AP World History Unit 5 - Lesson 5.1

The Enlightenment

An Age of New Ideas

  • Intellectuals during the 17th and 8th century began to emphasize reason over tradition and individualism over community values.

  • Enlightenment did not bash traditional religion but made it less persuasive for political and social affairs.

  • The Age of Isms: Schools of ideologies rose as they taught socialism and liberalism to society.

  • Nationalism: Idea that emphasizes the unification or pride for a group with social, ethnic, historical, or lingual ties.

  • Revolutionary ideas brought revolts and the desire to create states for a unified group, breaking apart European imperial empire.

New Ideas and Their Roots

  • Empiricism: Belief that true knowledge comes from experiences and observations rather than established principles.

  • Social Contract: idea started by John Locke and Thomas Hobbes, people give their natural rights to governments in exchange for protection, law, and order. Although only Locke believed the people had a right to revolt.
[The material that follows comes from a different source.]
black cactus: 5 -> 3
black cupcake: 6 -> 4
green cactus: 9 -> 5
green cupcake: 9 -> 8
  • Tabula Rasa: Influential idea from John Locke, proposed that people were born as a clean slate and ready to absorb knowledge. This argued traditional ideas that ancestry decided fate.
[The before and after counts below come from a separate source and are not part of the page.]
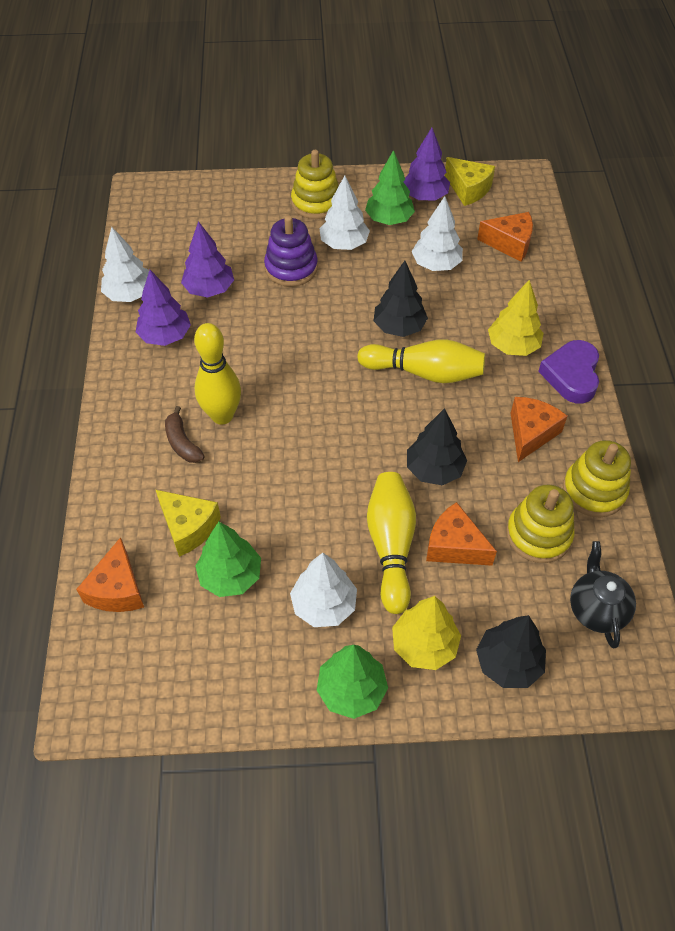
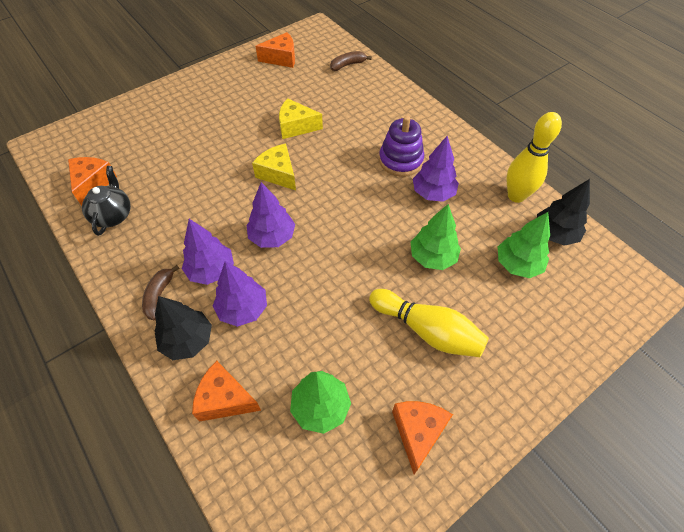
black tree: 3 -> 2
brown banana: 1 -> 2
purple heart: 1 -> 0
purple tree: 3 -> 4
white tree: 4 -> 0
yellow bowling pin: 3 -> 2
yellow stacking toy: 3 -> 0
yellow tree: 2 -> 0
  • Philosophes: 18th century group of writers and thinkers new ways to look at political, social, and economic theories. Ex: Thomas Jefferson, Benjamin Franklin, Adam Smith.

  • Laissez Faire system: Proposed that governments should leave economic activities alone and allow a free market where businesses and consumers could thrive with free choice.
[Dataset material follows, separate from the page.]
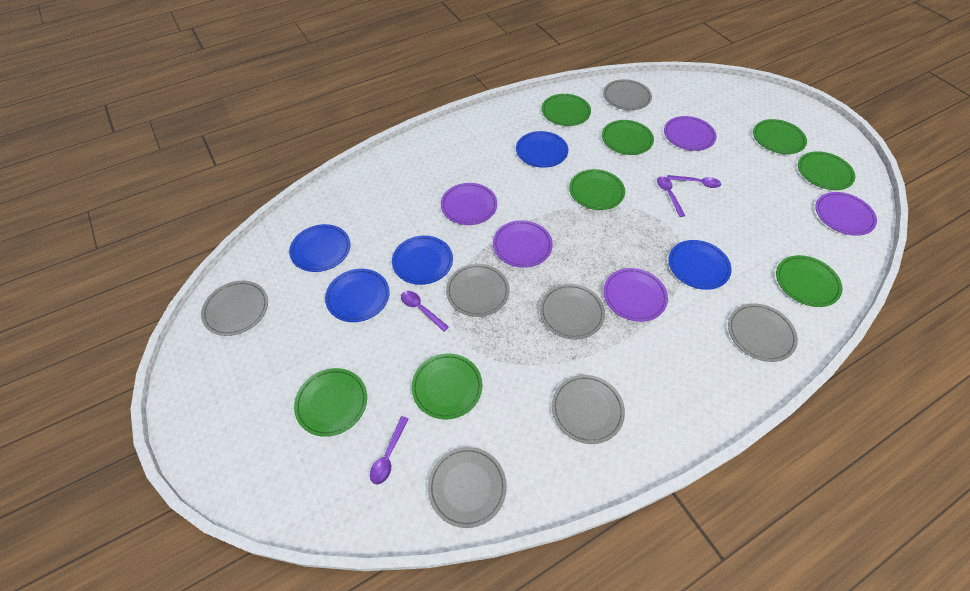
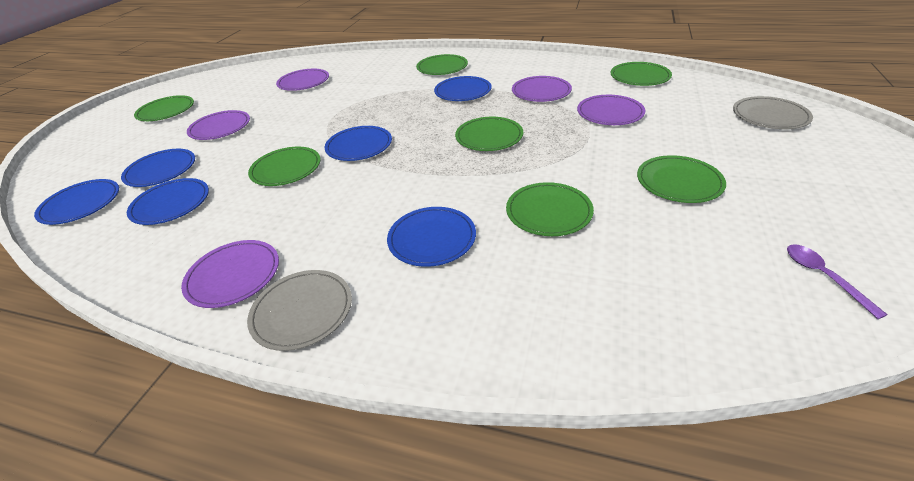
blue plate: 5 -> 6
green plate: 8 -> 7
grey plate: 7 -> 2
purple spoon: 4 -> 1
  • Capitalism: Economic system where industries and factories are owned by private owners for profit.

  • Deism: Belief that a divinity simply set natural laws in motion and does not intervene.

Age of New Ideas Continues

  • As industrialization and urbanization increased, argument rose over who is to blame for the social ills that came with and whether government help is needed.

  • Conservatism: Belief in traditional institutions, favoring reliance on practical experience over ideological thinking.

  • Socialism: A system of public or direct worker ownership over production of goods/needs (community ownership.

  • Classical Liberalism: Belief in natural rights constitutional government, laissez faire economy, and reducing money spent on churches and armies.

  • Feminism fought for the increase in women rights such as voting, education, and participation in professional society.

    • Seneca Falls Convention was the first womens right convention in America.

  • Abolitionism: Movement to end the Atlantic slave trade and free enslaved people.

    • In most parts of the Americas, slavery was abolished within 30 years of the end of the Atlantic slave trade system.

  • As industrialized economies increased, serfdom decreased and gradually was abolished from European countries.

  • Zionism: The belief of Jews that wanted to reestablish an independent homeland where their ancestors had lived in the middle east.

  • Anti-Semitism: Hatred towards the Jewish people.

  • Zionists faced difficulties in their mission as Muslim nations were already established in the middle east, but they did found Israel.